As for Origins, it had a lot about what I liked so much about Shadow of Mordor/War and more. I loved infiltrating bases, and just diving right into the fray, killing almost everything that moved in one giant brawl, and then moving on to the next. Unfortunately for me, Origins seems to have been designed as much more of a stealth game than either Mordor/War; so the combat and skill systems weren’t quite up to the task for giving me the ability to manage the massive, chaotic brawls I’ve become so used to generating in those other games. And that’s not a fault of Origins so much as my expectations and taste for combat. I get that this is a game about assassination, sneaking, and subterfuge; I just happen to have a certain playstyle I naturally revert to when conditions permit. If I were to give one example of the differences, it would be how many more ways there are to deal with range attackers (archers & spearmen) in Mordor/War than here. But the combat here was sufficient to quench my thirst.
....................
> _Activity_
Answer these questions about the passage on Origins above:
(a) Which games does the writer compare Origins to?
(b) What kind of game does Origins seem to have been designed as, more than those games?
(c) Which enemies does the writer give as the example of a difference between the games?

> _Dataset section_
....................
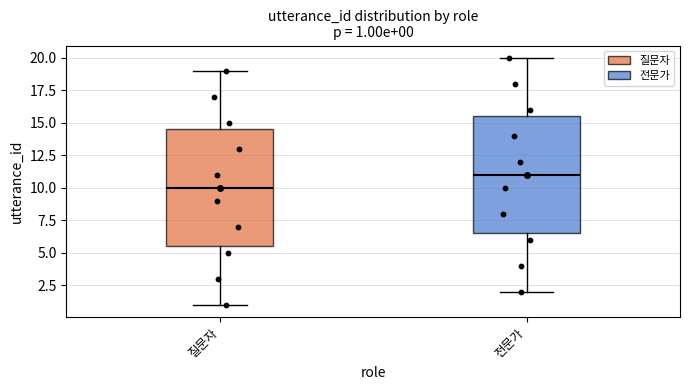

Which box has the lowest median line?

질문자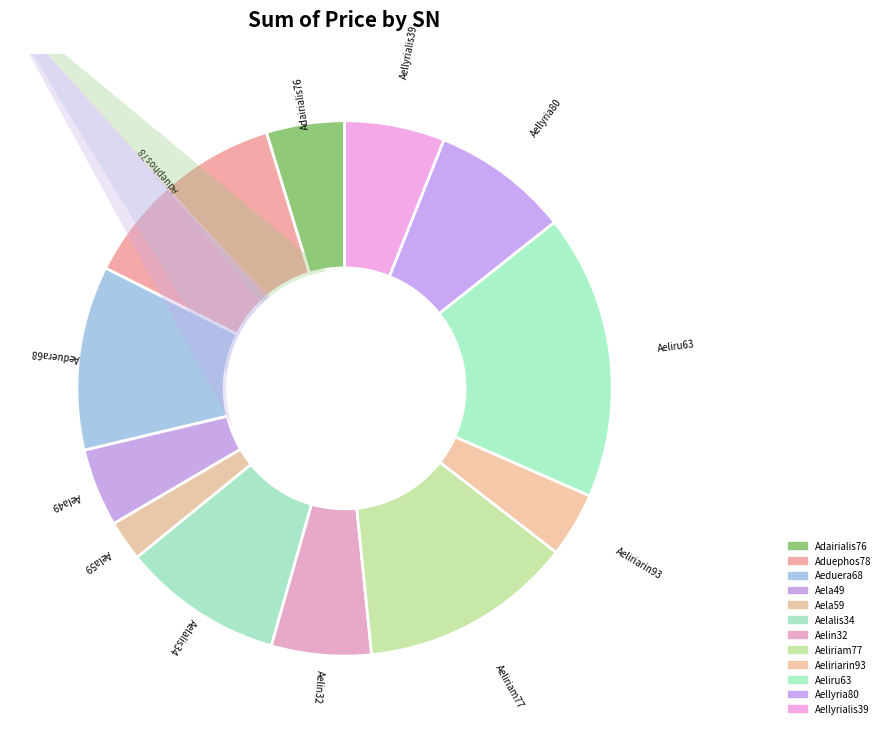

What percentage is the Aeliriam77 slice, to the nearest percent?

13%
....................
> _Answer to the problem_
(a) Shadow of Mordor/War
(b) A stealth game
(c) Range attackers (archers and spearmen)